**Tasks:**
**1)** In the nfsd oops email thread, why does Jeff Layton include the Red Hat bug report link? Answer in one to three sentences.
**2)** Carry on the nfsd oops email thread from the point where it stops.

**Page text:**
Date: Tue, 3 Dec 2013 05:59:38 -0500
From: Jeff Layton <jlayton@redhat.com>
To: Minlan Wang <wangminlan@huawei.com>
Cc: Christoph Hellwig <hch@infradead.org>, <linux-nfs@vger.kernel.org>
Subject: Re: 3.12-rc2 nfsd oops in nfsd_cache_lookup
Message-ID: <20131203055938.582db322@tlielax.poochiereds.net>
In-Reply-To: <20131203033342.GA8877@f18.localdomain>
References: <20131201102954.GA26976@infradead.org>
	<20131202122219.043174d6@tlielax.poochiereds.net>
	<20131202172547.GA5211@infradead.org>
	<20131203033342.GA8877@f18.localdomain>
Mime-Version: 1.0
Content-Type: text/plain; charset=US-ASCII
Sender: linux-nfs-owner@vger.kernel.org

On Tue, 3 Dec 2013 11:33:42 +0800
Minlan Wang <wangminlan@huawei.com> wrote:

> On Mon, Dec 02, 2013 at 09:25:47AM -0800, Christoph Hellwig wrote:
> > On Mon, Dec 02, 2013 at 12:22:19PM -0500, Jeff Layton wrote:
> > > Looks like a similar oops to the one reported here:
> > > 
> > >     https://bugzilla.redhat.com/show_bug.cgi?id=1025907
> > > 
> > > Do you have a way to reproduce this reliably?
> > 
> > Seem to happen about 2/3s of the time when running xfstests on a v3
> > export for me.  The other one third create a different lockup in the
> > same test that I'm looking at at the moment.

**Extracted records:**
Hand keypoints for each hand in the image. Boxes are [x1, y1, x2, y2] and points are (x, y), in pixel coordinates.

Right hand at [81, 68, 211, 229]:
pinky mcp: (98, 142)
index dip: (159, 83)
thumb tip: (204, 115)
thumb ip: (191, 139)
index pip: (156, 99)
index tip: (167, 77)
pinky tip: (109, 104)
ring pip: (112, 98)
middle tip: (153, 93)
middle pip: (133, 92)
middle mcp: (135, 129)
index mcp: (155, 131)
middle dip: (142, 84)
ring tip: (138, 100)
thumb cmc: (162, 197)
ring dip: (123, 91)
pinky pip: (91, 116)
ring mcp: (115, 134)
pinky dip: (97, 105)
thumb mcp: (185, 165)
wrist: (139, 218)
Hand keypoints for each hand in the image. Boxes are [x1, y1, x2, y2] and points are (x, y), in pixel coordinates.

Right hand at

==

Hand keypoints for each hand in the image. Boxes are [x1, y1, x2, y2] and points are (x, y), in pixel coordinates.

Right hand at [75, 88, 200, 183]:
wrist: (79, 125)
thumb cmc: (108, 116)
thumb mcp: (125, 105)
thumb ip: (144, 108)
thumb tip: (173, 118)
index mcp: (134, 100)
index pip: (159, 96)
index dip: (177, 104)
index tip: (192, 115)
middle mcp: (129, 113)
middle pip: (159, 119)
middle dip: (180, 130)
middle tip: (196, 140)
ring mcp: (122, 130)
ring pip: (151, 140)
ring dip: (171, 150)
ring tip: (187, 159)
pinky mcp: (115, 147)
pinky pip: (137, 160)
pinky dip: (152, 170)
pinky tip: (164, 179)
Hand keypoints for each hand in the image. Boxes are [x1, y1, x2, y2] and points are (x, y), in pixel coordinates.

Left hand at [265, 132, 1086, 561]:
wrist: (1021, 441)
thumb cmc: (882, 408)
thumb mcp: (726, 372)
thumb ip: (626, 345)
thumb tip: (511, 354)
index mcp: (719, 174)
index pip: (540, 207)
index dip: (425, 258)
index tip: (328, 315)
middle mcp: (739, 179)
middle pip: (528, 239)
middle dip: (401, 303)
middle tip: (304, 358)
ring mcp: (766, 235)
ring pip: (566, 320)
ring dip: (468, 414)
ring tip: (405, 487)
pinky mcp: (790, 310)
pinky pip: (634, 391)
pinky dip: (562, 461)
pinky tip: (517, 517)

---

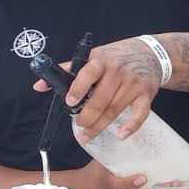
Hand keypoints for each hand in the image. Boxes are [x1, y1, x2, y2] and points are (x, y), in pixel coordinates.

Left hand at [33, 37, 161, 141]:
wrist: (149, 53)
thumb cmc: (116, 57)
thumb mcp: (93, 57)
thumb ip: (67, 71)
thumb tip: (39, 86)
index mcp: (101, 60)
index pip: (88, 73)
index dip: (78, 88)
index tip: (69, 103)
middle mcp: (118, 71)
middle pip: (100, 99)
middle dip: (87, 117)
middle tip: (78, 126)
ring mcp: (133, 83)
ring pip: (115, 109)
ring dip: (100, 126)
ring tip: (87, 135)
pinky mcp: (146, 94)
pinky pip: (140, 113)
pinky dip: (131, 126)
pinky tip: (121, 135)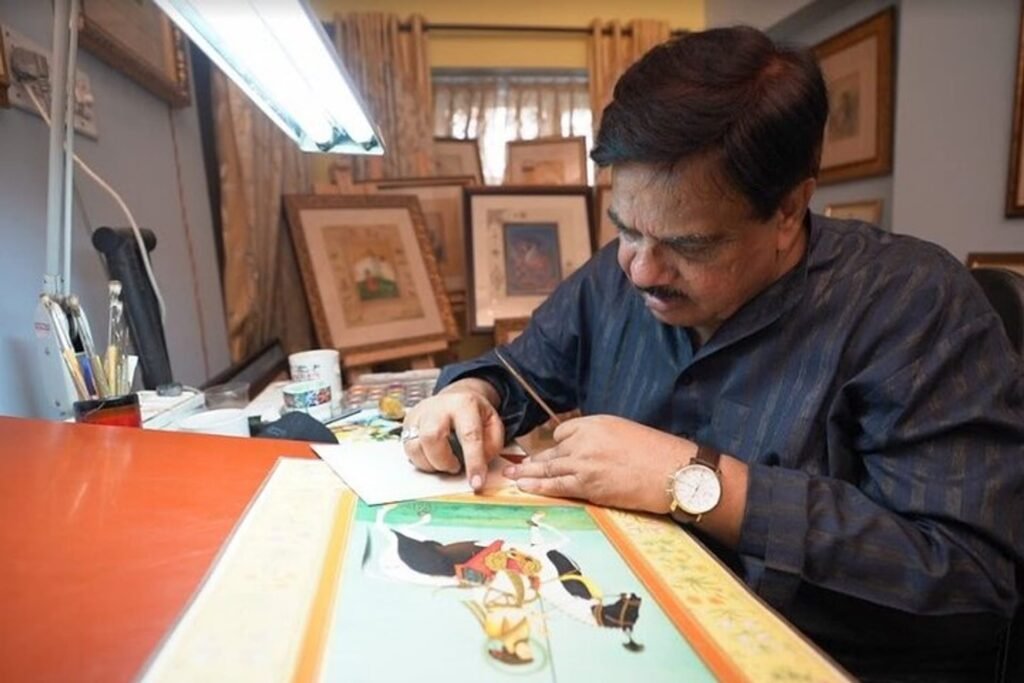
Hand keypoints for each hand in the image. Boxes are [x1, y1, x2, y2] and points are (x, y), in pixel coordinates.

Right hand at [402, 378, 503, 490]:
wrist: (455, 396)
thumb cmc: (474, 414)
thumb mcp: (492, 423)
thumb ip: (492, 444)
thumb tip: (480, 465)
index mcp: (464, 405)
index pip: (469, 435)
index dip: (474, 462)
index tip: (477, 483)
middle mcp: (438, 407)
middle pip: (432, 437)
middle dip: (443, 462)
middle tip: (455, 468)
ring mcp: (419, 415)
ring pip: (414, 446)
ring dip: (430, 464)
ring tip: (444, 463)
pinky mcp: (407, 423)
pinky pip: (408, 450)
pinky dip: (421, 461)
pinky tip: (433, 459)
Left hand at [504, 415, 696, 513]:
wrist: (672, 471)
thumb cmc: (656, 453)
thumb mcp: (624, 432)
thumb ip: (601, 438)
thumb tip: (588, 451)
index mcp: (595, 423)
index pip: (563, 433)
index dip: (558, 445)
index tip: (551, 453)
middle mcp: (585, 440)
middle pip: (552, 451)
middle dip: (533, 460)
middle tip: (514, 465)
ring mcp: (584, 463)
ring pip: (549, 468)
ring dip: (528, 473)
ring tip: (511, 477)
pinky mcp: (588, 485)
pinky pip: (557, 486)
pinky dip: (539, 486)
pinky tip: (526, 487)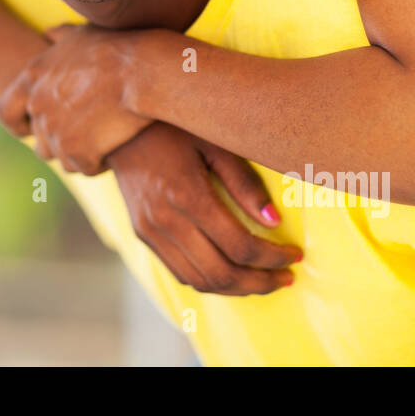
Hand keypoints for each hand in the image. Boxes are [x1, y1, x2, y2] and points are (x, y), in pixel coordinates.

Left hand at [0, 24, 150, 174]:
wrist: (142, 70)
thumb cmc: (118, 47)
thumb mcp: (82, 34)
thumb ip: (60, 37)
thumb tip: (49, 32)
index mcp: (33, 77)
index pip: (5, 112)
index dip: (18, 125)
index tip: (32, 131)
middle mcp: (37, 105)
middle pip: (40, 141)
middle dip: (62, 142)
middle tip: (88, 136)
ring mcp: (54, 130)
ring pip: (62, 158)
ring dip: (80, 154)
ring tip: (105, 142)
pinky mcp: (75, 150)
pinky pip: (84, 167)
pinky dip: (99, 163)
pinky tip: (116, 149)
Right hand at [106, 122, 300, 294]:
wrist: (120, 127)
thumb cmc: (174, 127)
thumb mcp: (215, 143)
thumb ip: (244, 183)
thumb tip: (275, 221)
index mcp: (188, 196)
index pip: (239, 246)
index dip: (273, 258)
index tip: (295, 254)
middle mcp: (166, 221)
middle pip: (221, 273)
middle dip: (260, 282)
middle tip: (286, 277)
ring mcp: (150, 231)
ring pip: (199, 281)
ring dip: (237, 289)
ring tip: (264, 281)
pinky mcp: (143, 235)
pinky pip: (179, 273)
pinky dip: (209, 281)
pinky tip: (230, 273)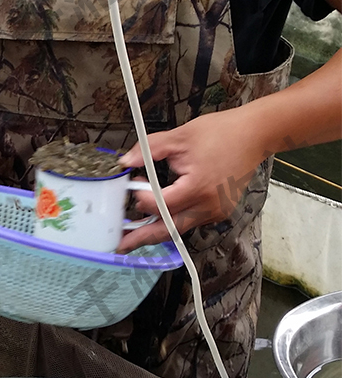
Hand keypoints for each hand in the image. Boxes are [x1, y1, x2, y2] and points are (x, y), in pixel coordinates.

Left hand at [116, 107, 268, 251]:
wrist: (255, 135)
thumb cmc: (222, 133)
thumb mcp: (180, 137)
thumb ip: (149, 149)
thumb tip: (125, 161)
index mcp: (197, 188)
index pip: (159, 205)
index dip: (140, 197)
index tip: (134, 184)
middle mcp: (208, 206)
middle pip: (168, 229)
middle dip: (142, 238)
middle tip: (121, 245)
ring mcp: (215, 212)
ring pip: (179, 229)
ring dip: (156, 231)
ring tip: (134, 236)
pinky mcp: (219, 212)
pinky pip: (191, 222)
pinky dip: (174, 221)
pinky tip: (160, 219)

**Results:**
**1)** He includes it because the oops in this thread looks similar to the one reported in that Red Hat bug.

**2)**
> > 
> I reviewed the code of nfsd_cache_lookup(), this part makes me
> suspicious:
> in nfsd_cache_lookup():
> The first entry in lru_head is keeped for recycle later:
> 	if (!list_empty(&lru_head)) {
> 		rp = list_first_entry(&lru_head, struct svc_cacherep, c_lru);
> 		if (nfsd_cache_entry_expired(rp) ||
> 		    num_drc_entries >= max_drc_entries) {
> 			lru_put_end(rp);
> 			prune_cache_entries();
> 			goto search_cache;
> 		}
> 	}
> But in prune_cache_entries(), there's no guarantee that it won't be freed: if
> all entries in lru_head is expired, all of them will be freed.
> So, later in the search_cache part, if rp from the first entry in lru_head is reused, would we
> run into some illegal memory acess, or the problem happened in this
> thread?

Actually, it's pretty unlikely that this would get pruned here.
lru_put_end updates the timestamp on the entry, so the
prune_cache_entries run would have to take more than 120s and prune
everything off of the list.

The real bug is that we can later find the entry in the hash that we
intend to reuse and then free that cache entry. The safe thing to do
here is to just unhash the entry that we intend to use so that it can't
be found or pruned.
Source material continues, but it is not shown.